A ClickHouse cluster was scheduled for shutdown after project completion, leaving about 100 billion rows of potentially reusable data that needed to be backed up and migrated to Doris (CK version 25.x, Doris version 2.1.2).

Migration Options

Based on experience and AI suggestions, three feasible methods were identified:

Use Doris' ClickHouse catalog and execute INSERT INTO … SELECT * to copy data directly.

Export each ClickHouse table to a file (CSV/TSV/JSON/Parquet) and load the files into Doris via Broker Load or Stream Load.

Read ClickHouse tables with Spark and write the results into Doris target tables.

Evaluation of Options

Option 1 is the simplest and most efficient but suffers from the most bugs; it works for local small tables but fails for partitioned or large tables. Option 2 requires two steps, is a bit more cumbersome, but has fewer bugs than option 1. Option 3 is the most robust and has been repeatedly verified, yet it demands additional coding and compute resources.

Testing Option 1

First, create a ClickHouse catalog in Doris:

CREATE CATALOG `jdbc_clickhouse01` PROPERTIES (
  "user" = "default",
  "type" = "jdbc",
  "password" = "***",
  "jdbc_url" = "jdbc:clickhouse://192.168.xxx.xxx:8123",
  "driver_url" = "clickhouse-jdbc-0.4.6-all.jar",
  "driver_class" = "com.clickhouse.jdbc.ClickHouseDriver"
);

Note: the ClickHouse JDBC jar must be placed in /usr/share/java on each Doris node if the servers cannot access the internet.

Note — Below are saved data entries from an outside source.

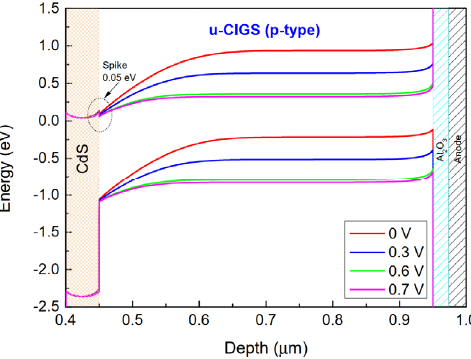
Figure 3. Band diagram of an ultrathin CIGS solar cell under different bias conditions (under illumination).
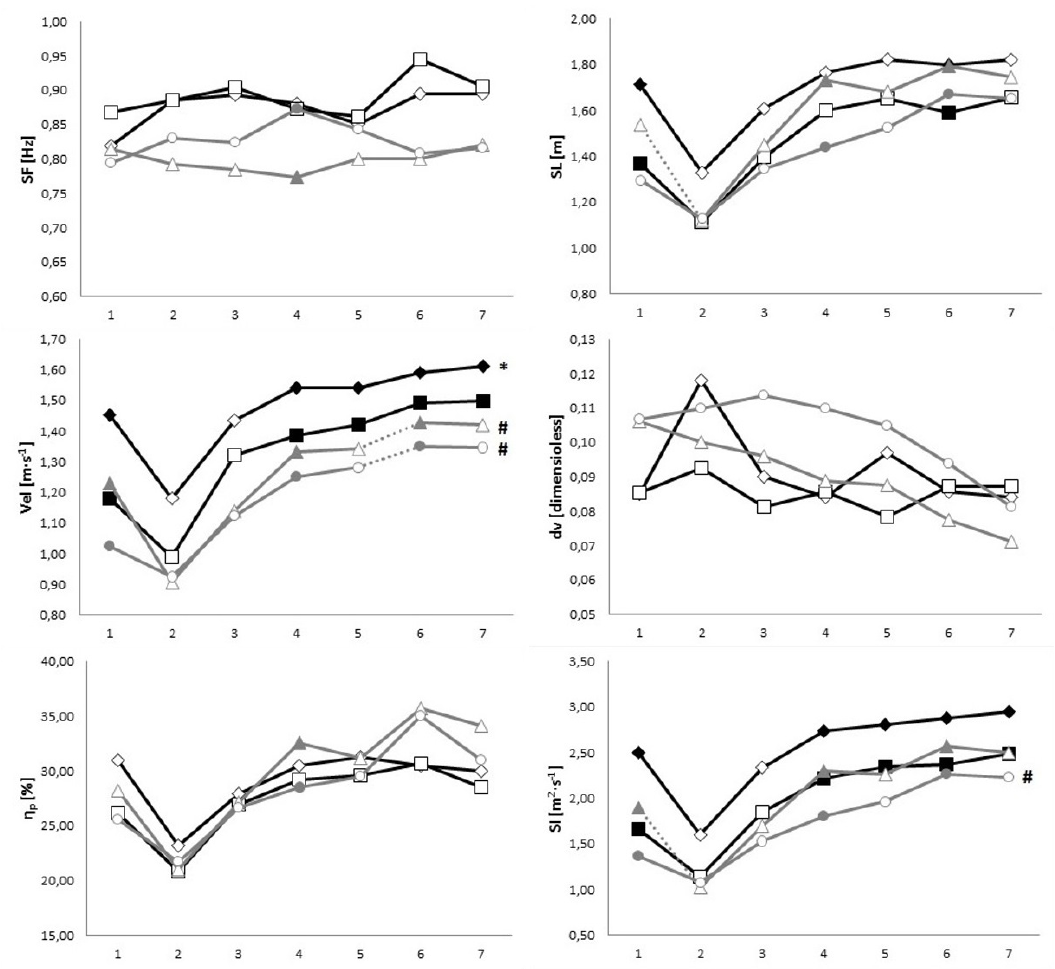
Figure 3. Kinematic and energetic variability along the two seasons. Black solid line (♦) (■) – boys sports level 1 and 2 respectively; grey solid line (▲) (●) – girls sports level 1 and 2 respectively; dot parts within solid line means significant differences ( p ≤ .05) between moments for each sports level; white background in the marker – no-significant differences ( p > .05) between sports level within each gender; SF – stroke frequency; SL – stroke length; v – swimming velocity; dv – speed fluctuation; η – propelling efficiency; SI – stroke index; * and # after each sports level p line – significant differences ( p ≤ .05) between initial (1) and final moment (7) for boys and girls,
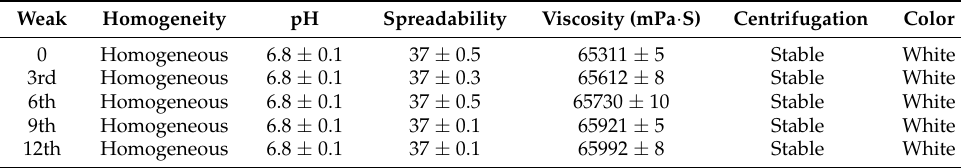
Table 8. Stability of nanoemulgel at room temperature (25 ◦ C).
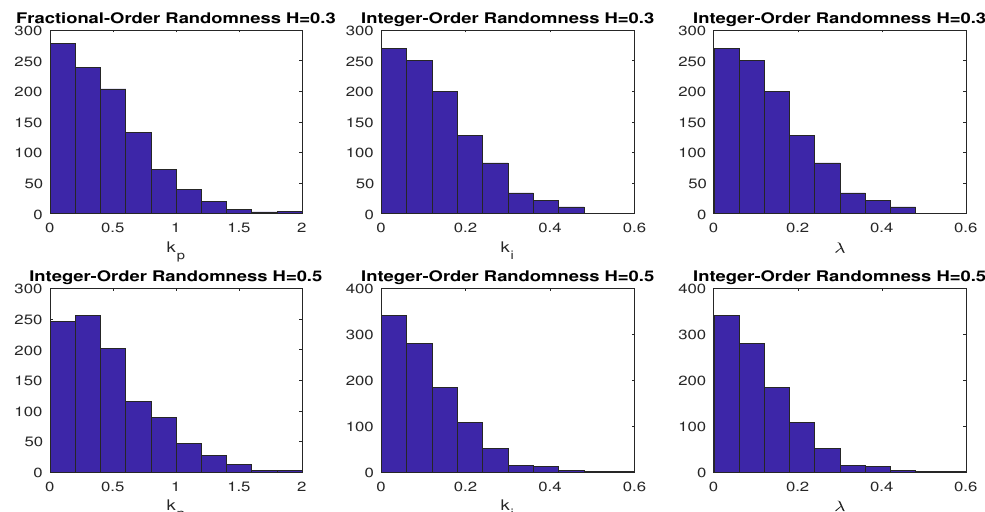
Figure 7. Fractional order randomness employed for the SOC controller with H = 0.3, 0.5.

After switching to the catalog, the tables become visible. An INSERT INTO … SELECT * works for a small local table (225 rows), but fails for larger or partitioned tables, producing errors such as IndexOutOfBoundsException.

Testing Option 2

Export a ClickHouse table to TSV (tab‑separated CSV):

clickhouse-client --query="SELECT * FROM ck_db.ck_big_table FORMAT TSV" > /tmp/ck_big_table.tsv

Transfer the file to a Doris client node and load it via Stream Load with a tab separator:

curl --location-trusted -u doris_user:**** \
  -H "label:label01" \
  -H "column_separator:\t" \
  -T ck_big_table.tsv \
  http://192.168.xxx.xxx:8030/api/doris_db/ck_big_table/_stream_load
{
  "TxnId": 13429556,
  "Label": "label01",
  "Status": "Success",
  "NumberTotalRows": 1406520,
  "NumberLoadedRows": 1406520,
  "LoadTimeMs": 11456,
  "ReadDataTimeMs": 7769,
  "WriteDataTimeMs": 11165
}

CSV with commas was avoided because many fields contain commas, which would corrupt the import. JSON was not used because it requires an explicit schema definition on the command line.

CK export formats
CK export formats
Doris import formats
Doris import formats

Performance

Exporting 1.4 million rows from ClickHouse took less than 2 seconds. Loading the same amount into Doris via Stream Load completed in under 20 seconds, demonstrating that both export and import are fast for moderate data volumes.

Conclusion

There is no single “high‑efficiency, simple, elegant” solution for heterogeneous database migration. In practice, one must combine multiple strategies: create Doris tables that match ClickHouse schemas, use the ClickHouse catalog with Stream Load for straightforward tables, and fall back to Spark for complex cases.